--- Instructions for the task ---
Render the rows as a numbered list, from the first line up to and including the line that contains "Check your assembly.". Omit any blank lines.

--- Listed entries ---

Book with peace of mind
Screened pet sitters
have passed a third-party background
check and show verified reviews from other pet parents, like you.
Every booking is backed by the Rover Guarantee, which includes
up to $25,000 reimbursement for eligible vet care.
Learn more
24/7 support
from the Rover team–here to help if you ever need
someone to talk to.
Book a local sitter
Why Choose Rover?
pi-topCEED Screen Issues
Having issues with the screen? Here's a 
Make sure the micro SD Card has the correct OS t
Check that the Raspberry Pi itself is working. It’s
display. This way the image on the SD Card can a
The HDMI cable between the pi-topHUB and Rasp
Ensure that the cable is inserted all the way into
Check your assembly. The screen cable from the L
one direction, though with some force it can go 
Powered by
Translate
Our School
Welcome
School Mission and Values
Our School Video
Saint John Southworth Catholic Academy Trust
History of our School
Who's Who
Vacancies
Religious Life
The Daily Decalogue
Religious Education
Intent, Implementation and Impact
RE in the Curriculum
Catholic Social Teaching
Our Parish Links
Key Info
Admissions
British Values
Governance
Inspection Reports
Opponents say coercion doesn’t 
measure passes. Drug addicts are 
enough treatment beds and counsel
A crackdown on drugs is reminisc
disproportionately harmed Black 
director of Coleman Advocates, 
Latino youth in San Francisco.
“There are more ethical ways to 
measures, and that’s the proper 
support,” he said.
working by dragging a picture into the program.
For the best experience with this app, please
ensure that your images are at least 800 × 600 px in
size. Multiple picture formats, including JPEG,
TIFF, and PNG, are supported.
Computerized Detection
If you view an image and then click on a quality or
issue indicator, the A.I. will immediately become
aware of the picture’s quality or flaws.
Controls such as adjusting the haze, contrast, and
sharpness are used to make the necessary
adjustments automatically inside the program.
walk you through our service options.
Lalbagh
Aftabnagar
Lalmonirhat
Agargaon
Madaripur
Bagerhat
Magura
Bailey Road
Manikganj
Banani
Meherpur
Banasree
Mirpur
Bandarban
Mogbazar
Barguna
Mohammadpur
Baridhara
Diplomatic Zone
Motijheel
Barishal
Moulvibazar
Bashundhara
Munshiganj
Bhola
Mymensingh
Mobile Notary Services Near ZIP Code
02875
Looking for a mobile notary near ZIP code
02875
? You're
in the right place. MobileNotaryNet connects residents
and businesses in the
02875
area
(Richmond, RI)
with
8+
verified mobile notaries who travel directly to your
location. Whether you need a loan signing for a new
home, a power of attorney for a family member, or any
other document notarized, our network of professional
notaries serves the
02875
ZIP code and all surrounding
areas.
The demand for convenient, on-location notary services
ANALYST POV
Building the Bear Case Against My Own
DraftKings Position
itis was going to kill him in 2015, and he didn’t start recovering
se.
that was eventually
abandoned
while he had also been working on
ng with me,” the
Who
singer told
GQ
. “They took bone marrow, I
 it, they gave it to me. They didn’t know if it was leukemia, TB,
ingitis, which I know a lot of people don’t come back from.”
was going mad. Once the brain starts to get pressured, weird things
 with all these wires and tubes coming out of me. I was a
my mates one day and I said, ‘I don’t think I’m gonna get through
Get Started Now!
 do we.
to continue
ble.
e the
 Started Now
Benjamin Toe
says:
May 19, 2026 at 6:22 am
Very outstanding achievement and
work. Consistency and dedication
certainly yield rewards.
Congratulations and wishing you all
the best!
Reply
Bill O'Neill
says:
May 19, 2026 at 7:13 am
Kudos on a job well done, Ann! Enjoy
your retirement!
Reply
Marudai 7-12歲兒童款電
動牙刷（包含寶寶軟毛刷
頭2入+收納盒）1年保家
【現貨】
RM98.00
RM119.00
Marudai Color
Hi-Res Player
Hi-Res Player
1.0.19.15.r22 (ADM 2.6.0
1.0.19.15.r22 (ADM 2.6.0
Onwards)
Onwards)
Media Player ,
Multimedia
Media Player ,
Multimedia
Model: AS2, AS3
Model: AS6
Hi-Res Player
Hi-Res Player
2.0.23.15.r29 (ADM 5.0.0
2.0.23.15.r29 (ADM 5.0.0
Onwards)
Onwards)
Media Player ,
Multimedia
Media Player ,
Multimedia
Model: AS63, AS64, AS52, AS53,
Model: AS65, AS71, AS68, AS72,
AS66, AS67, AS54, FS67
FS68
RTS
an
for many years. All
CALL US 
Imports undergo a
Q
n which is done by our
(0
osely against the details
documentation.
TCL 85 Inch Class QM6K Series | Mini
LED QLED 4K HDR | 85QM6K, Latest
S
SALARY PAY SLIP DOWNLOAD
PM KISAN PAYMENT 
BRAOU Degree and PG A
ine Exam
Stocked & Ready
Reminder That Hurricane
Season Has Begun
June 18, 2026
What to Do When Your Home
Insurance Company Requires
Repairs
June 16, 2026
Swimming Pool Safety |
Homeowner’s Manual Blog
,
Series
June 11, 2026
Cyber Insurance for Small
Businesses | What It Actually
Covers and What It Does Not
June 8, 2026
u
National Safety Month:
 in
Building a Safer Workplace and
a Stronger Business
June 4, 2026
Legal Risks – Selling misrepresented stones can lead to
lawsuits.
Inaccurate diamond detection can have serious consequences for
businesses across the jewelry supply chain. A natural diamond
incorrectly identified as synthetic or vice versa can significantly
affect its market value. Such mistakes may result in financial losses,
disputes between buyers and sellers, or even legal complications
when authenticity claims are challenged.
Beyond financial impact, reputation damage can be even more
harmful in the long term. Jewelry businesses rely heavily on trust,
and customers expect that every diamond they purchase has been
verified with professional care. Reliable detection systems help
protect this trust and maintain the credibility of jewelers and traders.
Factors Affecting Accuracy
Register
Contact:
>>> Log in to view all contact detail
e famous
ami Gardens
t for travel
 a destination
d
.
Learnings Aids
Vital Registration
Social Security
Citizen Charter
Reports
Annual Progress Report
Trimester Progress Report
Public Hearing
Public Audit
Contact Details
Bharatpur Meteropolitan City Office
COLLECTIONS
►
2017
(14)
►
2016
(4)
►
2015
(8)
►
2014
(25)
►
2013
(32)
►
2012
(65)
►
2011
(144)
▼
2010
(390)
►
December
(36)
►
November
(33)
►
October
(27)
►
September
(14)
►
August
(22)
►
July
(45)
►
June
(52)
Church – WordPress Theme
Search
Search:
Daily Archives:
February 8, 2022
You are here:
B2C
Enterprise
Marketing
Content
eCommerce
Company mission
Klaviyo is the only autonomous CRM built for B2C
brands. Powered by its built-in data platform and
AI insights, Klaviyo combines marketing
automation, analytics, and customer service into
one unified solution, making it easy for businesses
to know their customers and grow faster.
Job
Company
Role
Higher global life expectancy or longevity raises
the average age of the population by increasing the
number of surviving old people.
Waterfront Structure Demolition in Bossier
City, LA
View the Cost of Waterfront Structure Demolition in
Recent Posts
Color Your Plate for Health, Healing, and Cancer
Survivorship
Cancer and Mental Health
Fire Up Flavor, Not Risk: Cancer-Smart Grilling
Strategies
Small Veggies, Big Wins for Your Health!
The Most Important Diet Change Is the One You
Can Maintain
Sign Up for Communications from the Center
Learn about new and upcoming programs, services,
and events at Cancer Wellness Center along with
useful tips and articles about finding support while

--- Task solution ---
1. Book with peace of mind
2. Screened pet sitters
3. have passed a third-party background
4. check and show verified reviews from other pet parents, like you.
5. Every booking is backed by the Rover Guarantee, which includes
6. up to $25,000 reimbursement for eligible vet care.
7. Learn more
8. 24/7 support
9. from the Rover team–here to help if you ever need
10. someone to talk to.
11. Book a local sitter
12. Why Choose Rover?
13. pi-topCEED Screen Issues
14. Having issues with the screen? Here's a 
15. Make sure the micro SD Card has the correct OS t
16. Check that the Raspberry Pi itself is working. It’s
17. display. This way the image on the SD Card can a
18. The HDMI cable between the pi-topHUB and Rasp
19. Ensure that the cable is inserted all the way into
20. Check your assembly. The screen cable from the L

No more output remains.